Officials at Community Health Systems of Franklin, Tenn., which operates 25 of the hospitals, and Hospital Corp. of America, based in Nashville, which operates 14, said hospital charges rarely reflect what consumers actually pay. They said their hospitals offer significant discounts to uninsured patients and charity care for those who qualify. Community Health Systems said in a statement that it provided $3.3 billion in charity care, discounts and other uncompensated care for consumers last year. It also noted that several of its hospitals were not owned by CHS at the time the data were reported.

Anderson said researchers chose to show the current ownership status because the company bought the hospitals knowing about the inflated prices.

HCA said in a statement that its uninsured patients are eligible for free care through its charity care program or they receive discounts that are similar to the discounts a private insurance plan receives.
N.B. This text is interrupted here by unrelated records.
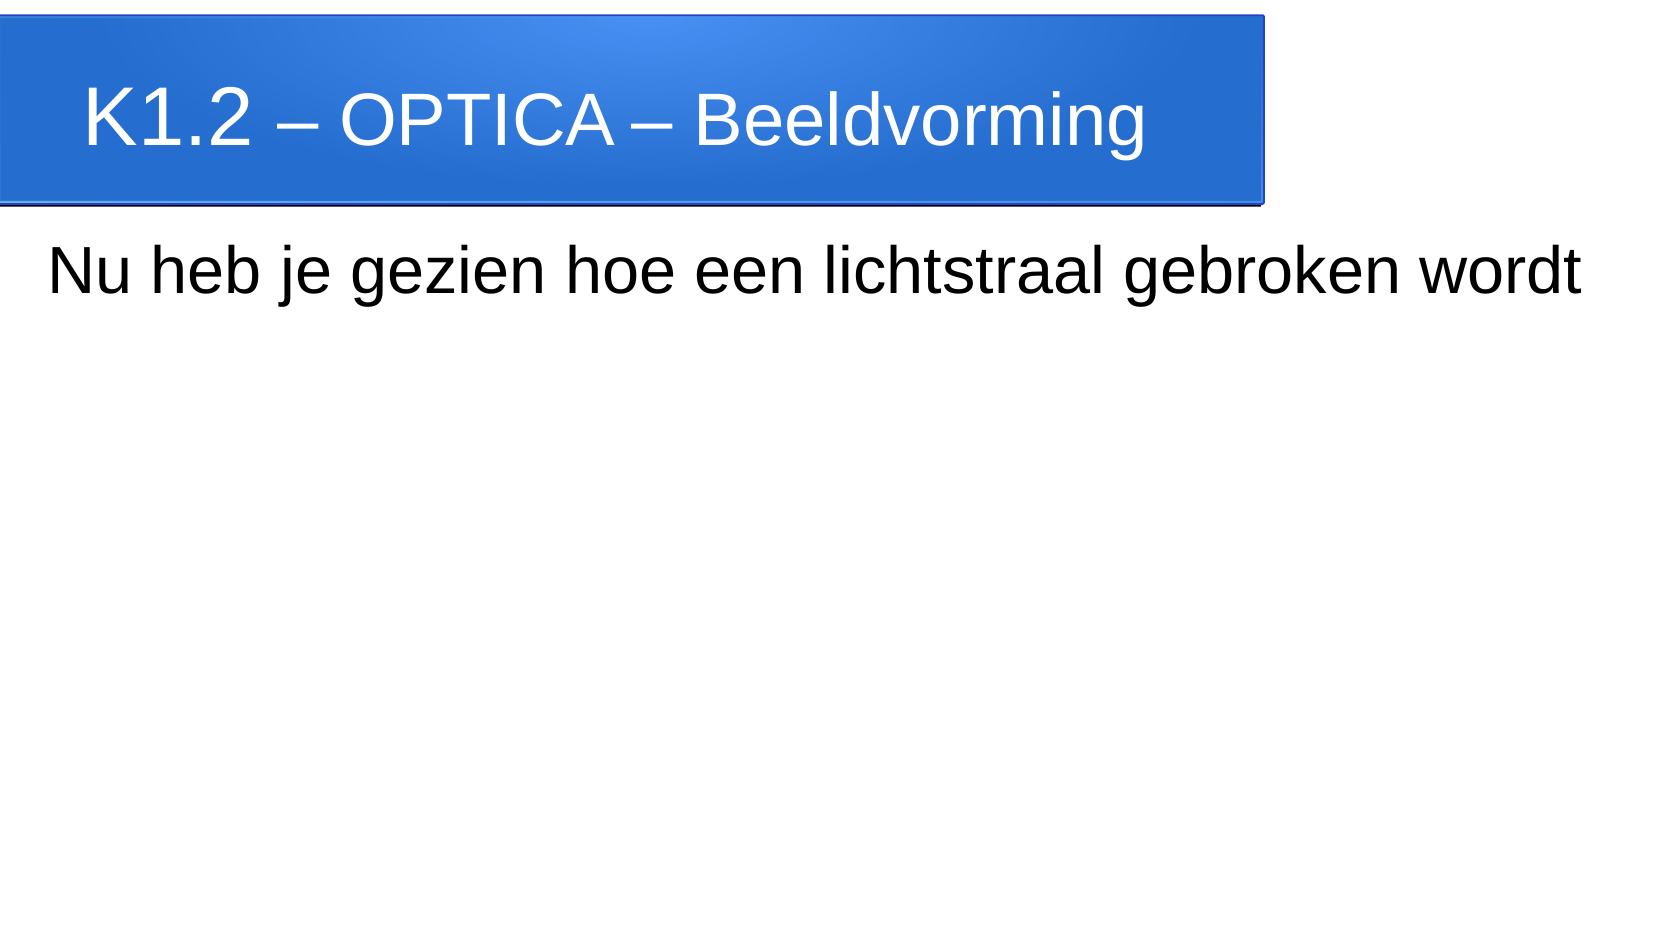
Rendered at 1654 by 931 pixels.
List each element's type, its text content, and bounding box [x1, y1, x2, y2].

subtitle Nu heb je gezien hoe een lichtstraal gebroken wordt [47, 236, 1607, 922]
title K1.2 – OPTICA – Beeldvorming [82, 35, 1235, 189]
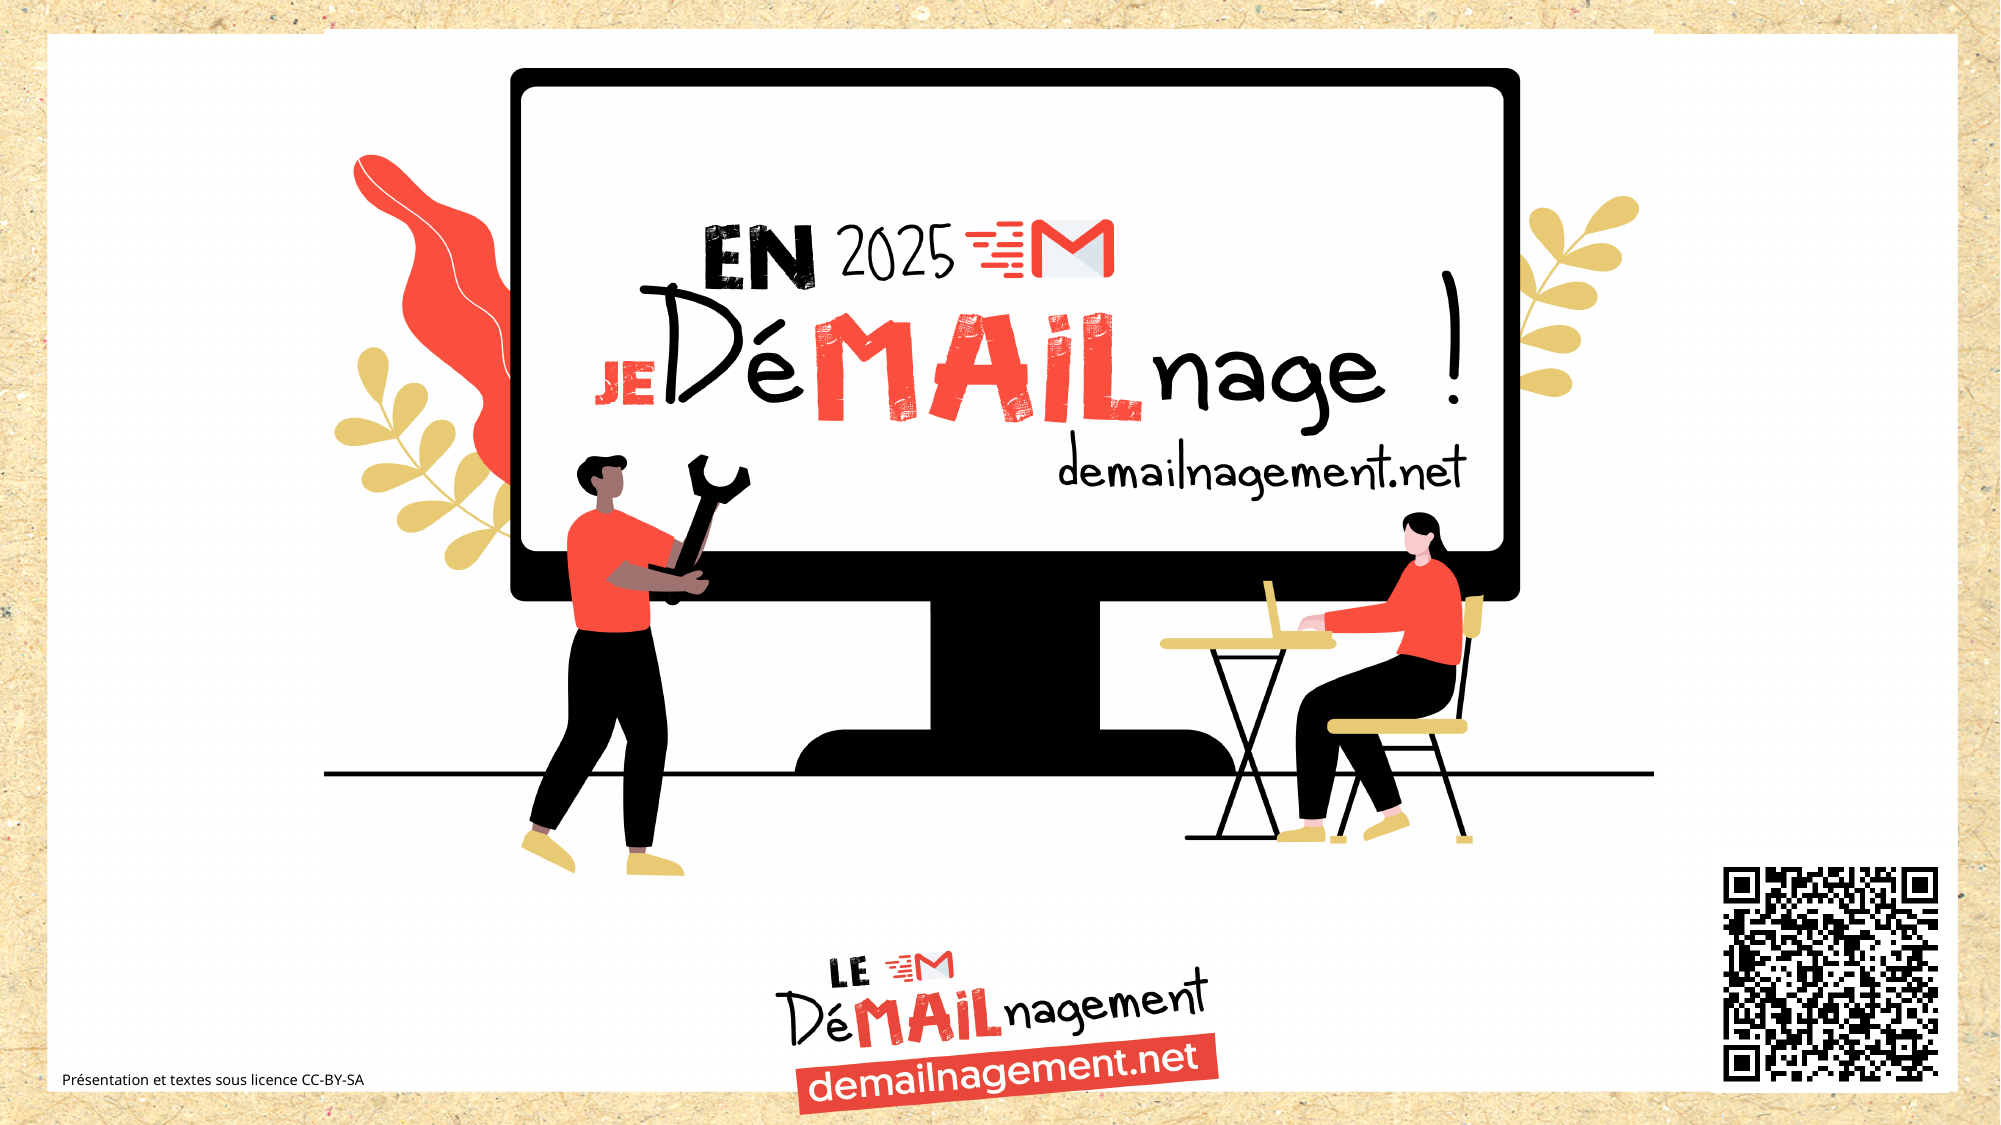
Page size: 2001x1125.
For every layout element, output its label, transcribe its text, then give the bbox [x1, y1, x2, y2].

text_box Présentation et textes sous licence CC-BY-SA [47, 1062, 402, 1093]
picture [0, 0, 2001, 1125]
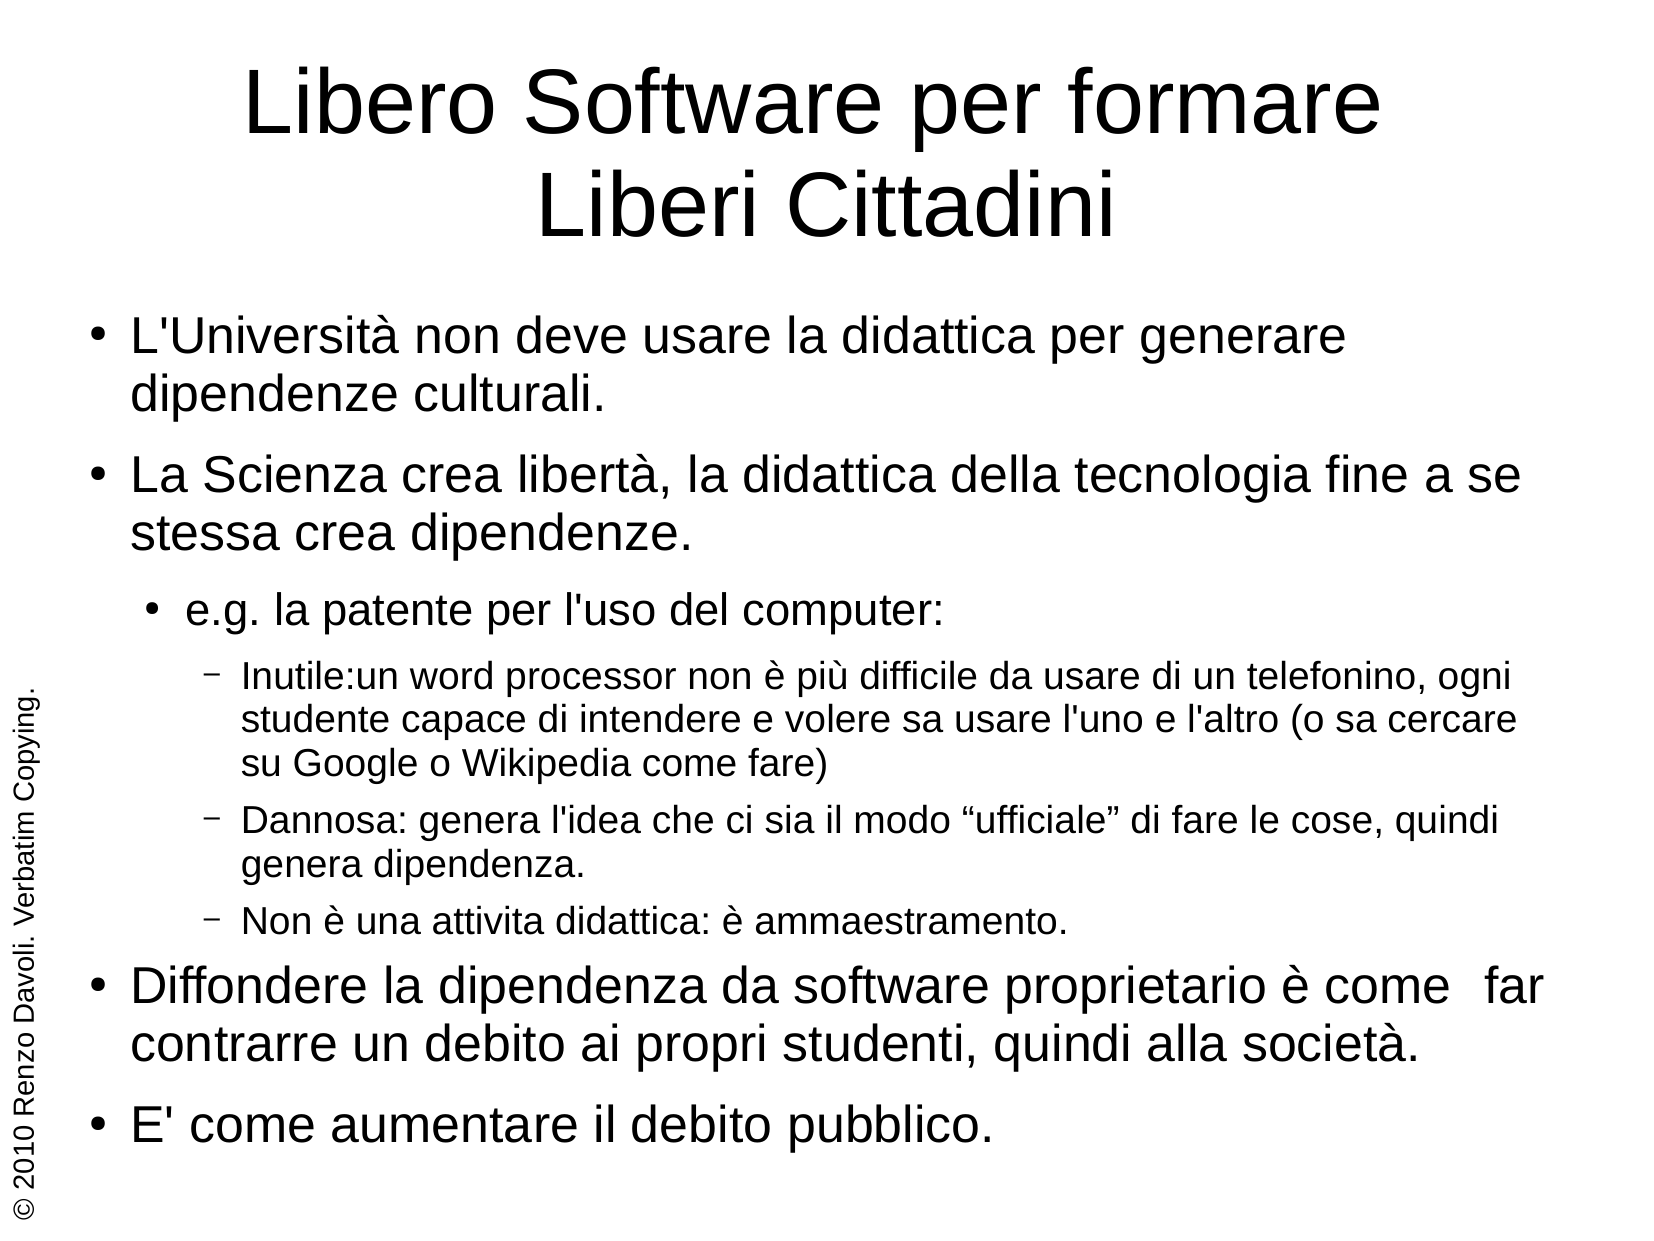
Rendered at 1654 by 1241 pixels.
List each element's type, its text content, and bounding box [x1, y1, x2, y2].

title Libero Software per formare Liberi Cittadini [82, 50, 1571, 256]
list L'Università non deve usare la didattica per generare dipendenze culturali. La Scienza crea libertà, la didattica della tecnologia fine a se stessa crea dipendenze. e.g. la patente per l'uso del computer: Inutile:un word processor non è più difficile da usare di un telefonino, ogni studente capace di intendere e volere sa usare l'uno e l'altro (o sa cercare su Google o Wikipedia come fare) Dannosa: genera l'idea che ci sia il modo “ufficiale” di fare le cose, quindi genera dipendenza. Non è una attivita didattica: è ammaestramento. Diffondere la dipendenza da software proprietario è come far contrarre un debito ai propri studenti, quindi alla società. E' come aumentare il debito pubblico. [75, 306, 1564, 1163]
The Federation of American Hospitals, which represents for-profit hospitals, said the listed hospitals provided nearly $450 million in uncompensated care in 2012 alone. Including the discounts "would have had a significant effect on the charge-to-cost-ratio reported, and therefore the implications of the study's results," it said in a statement.

Anderson said it made little economic sense to "mark something up 10 times what it actually costs and then give a discount." He added: "Clearly they expect someone to pay these inflated prices."

He noted that the cost of workers' compensation and auto insurance polices are higher in the states where hospital charges are unregulated because companies have to pay the higher rates.

The idea for the paper came when co-author Bai received a hospital bill six years ago after her son was born. "I realized that I could not understand the bill," said Bai, a certified public accountant. She thought to herself that if she couldn't figure it out, how could the average American? Bills for other items that consumers buy are relatively easy to understand, she noted.

"But we do not understand the bills for this, our most valuable asset," she said. "This is ridiculous and sad."